Sigolsheim and Turckheim are only two of the numerous places WW2-related. Everywhere through the vineyards and the mountains, remnants of the battle that drew the German Army back from Alsace are scattered. Alongside museums and cemeteries, there are many memorials to visit such as the crash site of French ace Edmond Marin La Meslée or the Audie Murphy Memorial. Audie Murphy was one an American soldier who was awarded all the existing medals of the United States as well as Belgian and French decorations. A memorial was built on the site where he pushed back by himself an entire German company that was attacking his unit position.
Leaving the Alsatian plain, the museum of the Collet du Linge commemorates a hard-fought battle between French and German armies during WW1. In 1915, the two nations fought for the 987 meters high pass. Heavily fortified by Germany, the battle of the Linge is emblematic of WW1 with a deadly battle (over 17,000 casualties) for little gain which lasted for months until it became a stalemate. At an altitude of 987 meters, the visitor of the battlefield can observe the beautiful Orbey valley and imagine the conditions of the French attacks on the German trenches. Remains of soldiers are still found today (the last one was found in 2010) and the visitor can walk through the stone-made trenches and visit a museum filled with many objects such as rifles and guns, helmets, watches.
Not far from the museum is the French cemetery for the elite Chasseurs Alpins battalions that fought at the Linge, including a ski unit. The German soldiers had fortified the pass so well that the battle was nicknamed in France as the “tomb of the Chasseurs Alpins”.
The region is characterized by forests and mountainous terrain, hence the use of elite alpine units in the battle. Visiting the Collet du Linge also makes for a very good cycling journey for those not afraid of climbing such a road. In 2001, the Tour de France took the Collet du Linge Road. The Germans also suffered terribly in this battle and a cemetery was built near the village of Hohrod to commemorate the deaths of 2,438 soldiers, most of them from the 6th Bavarian Landwehr Division and 187th Prussian Infantry Brigade.
South of Haut-Rhin department, in the village of Soultzmatt, there is a Romanian cemetery. Atypical, it commemorates the deaths of 687 Romanian soldiers that were brought to Alsace by the German empire to work as prisoners. These Romanian soldiers were used to build roads and fortifications in 1917. However, many were badly treated and died of starvation, exhaustion or torture. After the war, Queen Mary of Romania and the region of Alsace worked together to find as many graves as possible (they were scattered in the region) and build a resting place for these men who died so far from home. The Romanian cemetery is unusual because of the history behind but also because of the Orthodox crosses shaped graves, very different from the Catholic and Protestant crosses or the American graves.

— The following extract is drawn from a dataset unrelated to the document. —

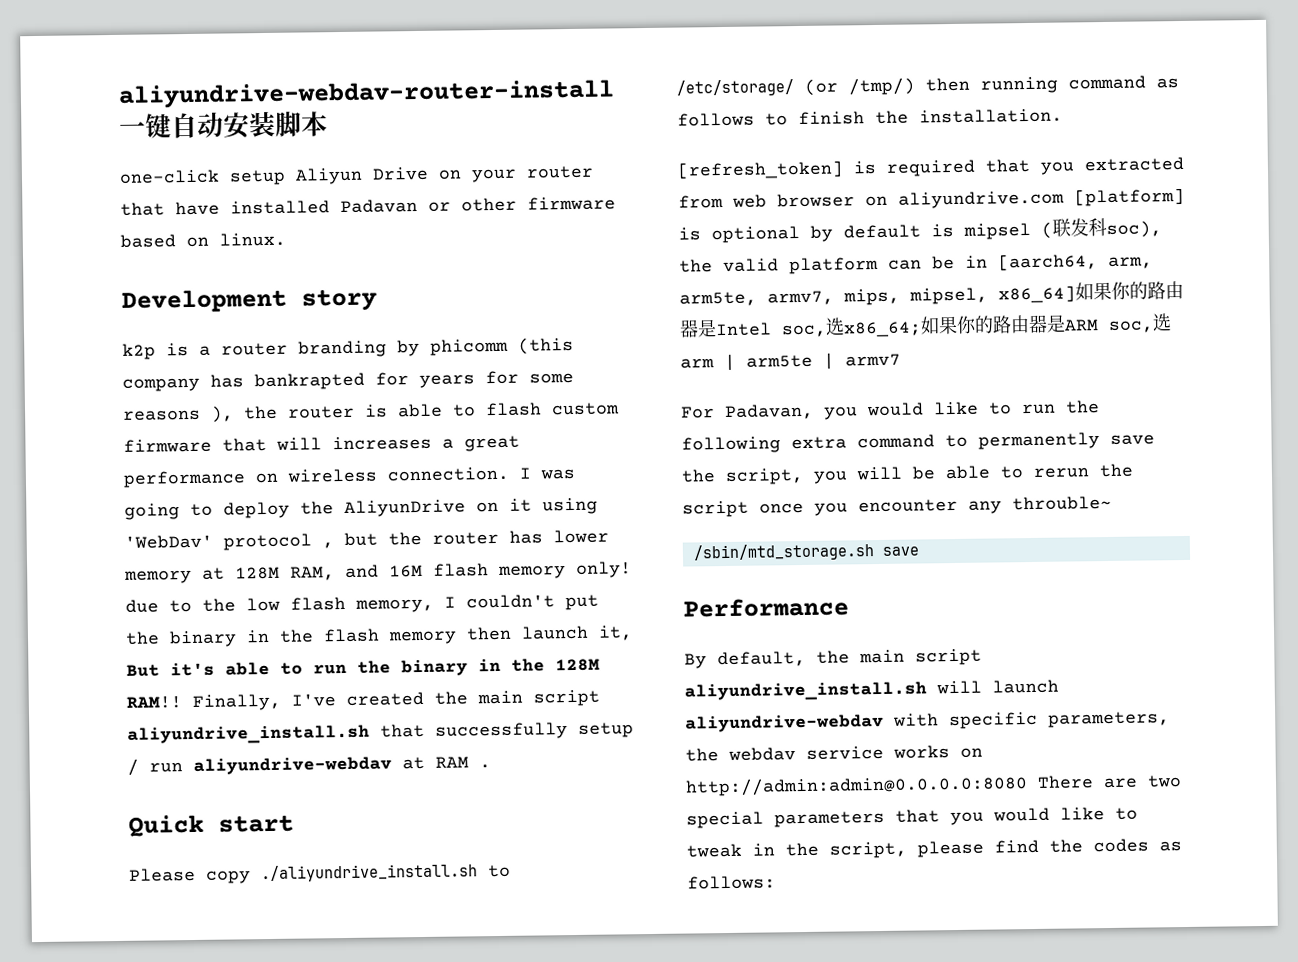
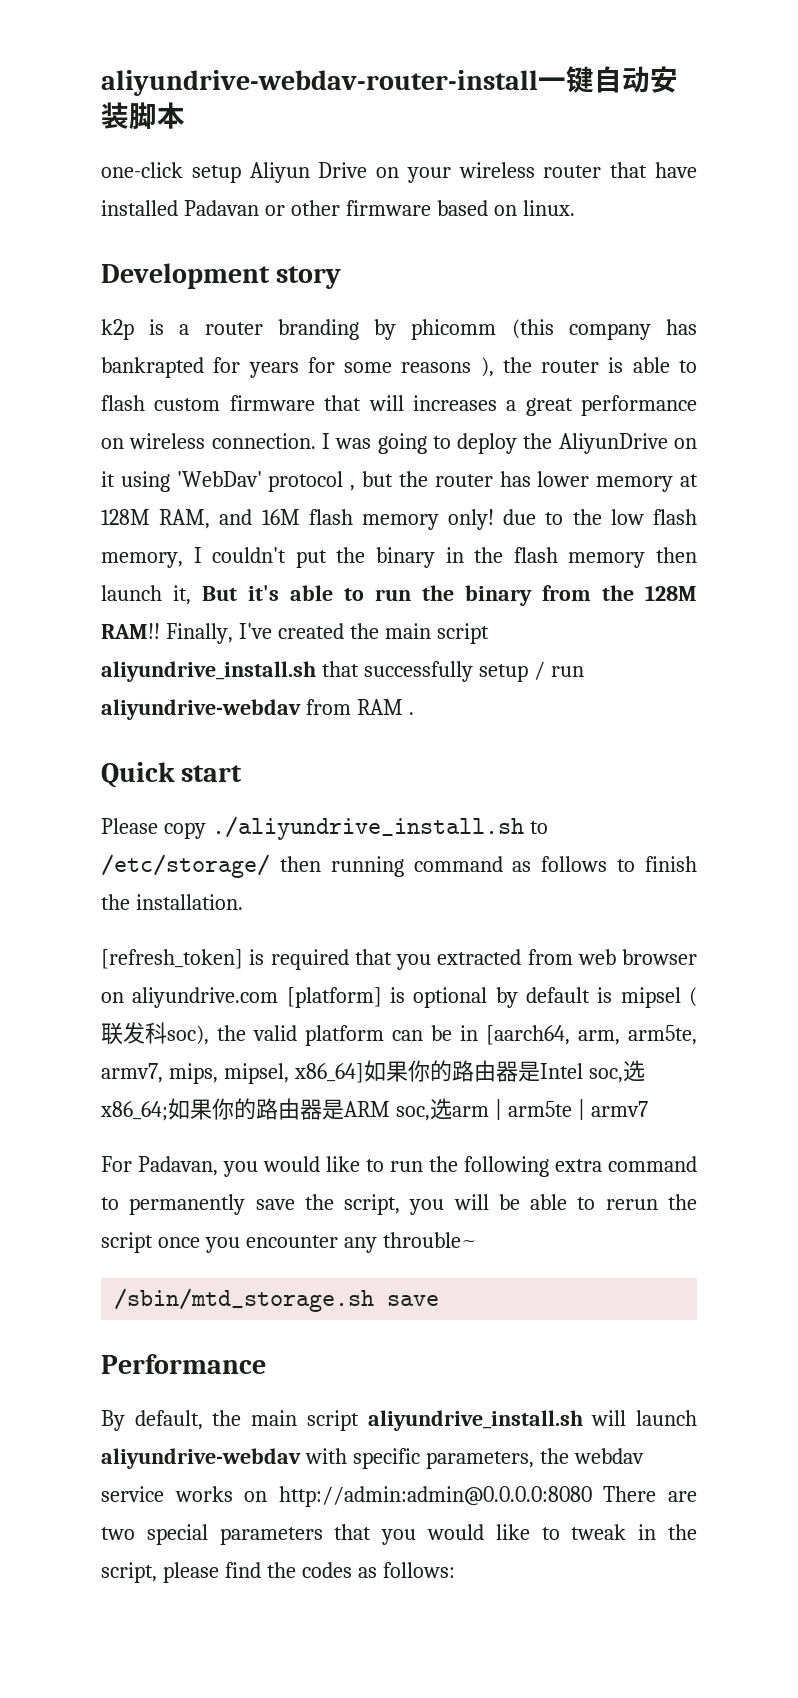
(517, 175) none -> [458,162,535,178] wireless
[478,658,501,672] in -> [542,585,591,601] from
[402,756,425,770] at -> [305,699,351,715] from
[804,77,915,96] (or /tmp/) -> (270, 866) none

And there ends this historical tourism oriented trip, showcasing only a small amount of Alsace’s rich history and architecture. It is worth noting that many places mentioned, especially in the Vosges, require being in good physical shape and may be troublesome for handicapped people. Even if accesses for handicapped people exist and are very well done, places such as the various trenches or the Haut-Koenigsbourg castle may not be suited for people with movement disorders.